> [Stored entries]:
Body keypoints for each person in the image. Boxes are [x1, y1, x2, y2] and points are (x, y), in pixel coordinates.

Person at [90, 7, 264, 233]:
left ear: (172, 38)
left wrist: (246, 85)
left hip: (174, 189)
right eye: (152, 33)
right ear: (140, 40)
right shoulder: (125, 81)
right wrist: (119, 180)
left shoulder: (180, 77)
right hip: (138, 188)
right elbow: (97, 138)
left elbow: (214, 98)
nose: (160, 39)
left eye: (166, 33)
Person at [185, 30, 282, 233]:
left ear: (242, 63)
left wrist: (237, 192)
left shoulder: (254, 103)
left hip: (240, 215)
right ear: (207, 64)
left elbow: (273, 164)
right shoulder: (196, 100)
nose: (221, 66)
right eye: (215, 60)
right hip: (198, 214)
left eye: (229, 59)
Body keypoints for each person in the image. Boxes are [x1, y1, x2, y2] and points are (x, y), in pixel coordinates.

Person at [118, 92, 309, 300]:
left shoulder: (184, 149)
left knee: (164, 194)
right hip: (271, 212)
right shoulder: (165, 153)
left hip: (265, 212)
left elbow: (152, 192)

> [Problem to solve]: From the entries above, extract each line containing "right".

> [Response for this exercise]:
right eye: (152, 33)
right ear: (140, 40)
right shoulder: (125, 81)
right wrist: (119, 180)
right hip: (138, 188)
right elbow: (97, 138)
right ear: (207, 64)
right shoulder: (196, 100)
right eye: (215, 60)
right hip: (198, 214)
right hip: (271, 212)
right shoulder: (165, 153)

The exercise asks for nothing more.